Terry Ehret

ABOUT THE AUTHOR

Terry Ehret was born in 1955 in San Francisco and grew up in the S.F. Bay Area. She received a BA from Stanford University in 1977, and an MA in Creative Writing from San Francisco State University in 1984. She has lived in Sonoma County since 1990.

Ehret’s poetry, essays, stories and reviews have appeared in numerous magazines and anthologies, and her poems have won several literary awards including the National Poetry Series, California Commonwealth Club Book Award, Nimrod/Hardman Pablo Neruda Poetry Prize, and four Pushcart Prize nominations.

Ehret’s first collection of poems was a collaboration with poets Susan Herron Sibbet and Steve Gilmartin called Suspensions (White Mountain Press, 1990). Her full length collection of poems, Lost Body, was selected by Carolyn Kizer for publication with Copper Canyon Press for the National Poetry Series in 1993. In 1995 Protean Press published Travel/How We Go on Living, a letter press, limited edition chapbook. In that same year, her series of poems based on Picasso’s portraits of women took first place in the Pablo Neruda Poetry Competition, and was published in Nimrod’s Awards Issue. This series is also featured in her 2001 collection, Translations from the Human Language.

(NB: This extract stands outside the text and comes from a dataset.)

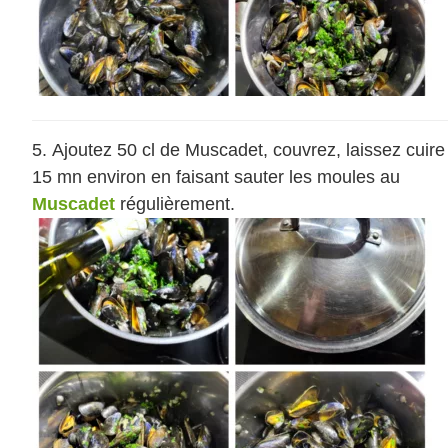
Ajoutez 50 cl de Muscadet, couvrez, laissez cuire
15 mn environ en faisant sauter les moules au
Muscadet
régulièrement.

In 1999, Ehret co-founded Sixteen Rivers Press, a shared-work publishing collective for San Francisco Bay Area poets. From 2004-2006 she served as poet laureate of Sonoma County where she lives and works as a creative writing teacher and manuscript consultant. Her 2008 collection, Lucky Break (Sixteen Rivers Press), was nominated for awards by the Northern California Book Reviewers and the Northern California Independent Book Sellers Associations.